* **Task item**
Should the listing contain images, exclude them; give the rest again exactly.

* **Task data**
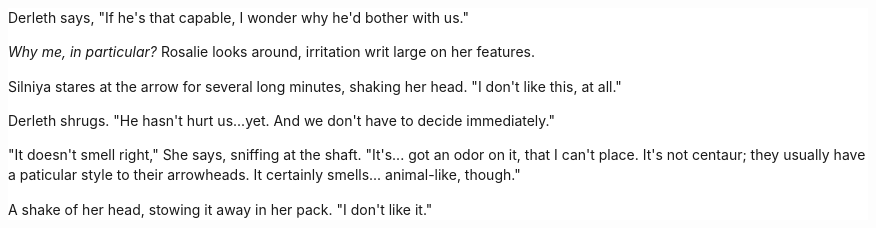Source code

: Derleth says, "If he's that capable, I wonder why he'd bother with us."

_Why me, in particular?_ Rosalie looks around, irritation writ large on her features.

Silniya stares at the arrow for several long minutes, shaking her head. "I don't like this, at all."

Derleth shrugs. "He hasn't hurt us...yet. And we don't have to decide immediately."

"It doesn't smell right," She says, sniffing at the shaft. "It's... got an odor on it, that I can't place. It's not centaur; they usually have a paticular style to their arrowheads. It certainly smells... animal-like, though."

A shake of her head, stowing it away in her pack. "I don't like it."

* **Task output**
Source code

: Derleth says, "If he's that capable, I wonder why he'd bother with us."

_Why me, in particular?_ Rosalie looks around, irritation writ large on her features.

Silniya stares at the arrow for several long minutes, shaking her head. "I don't like this, at all."

Derleth shrugs. "He hasn't hurt us...yet. And we don't have to decide immediately."

"It doesn't smell right," She says, sniffing at the shaft. "It's... got an odor on it, that I can't place. It's not centaur; they usually have a paticular style to their arrowheads. It certainly smells... animal-like, though."

A shake of her head, stowing it away in her pack. "I don't like it."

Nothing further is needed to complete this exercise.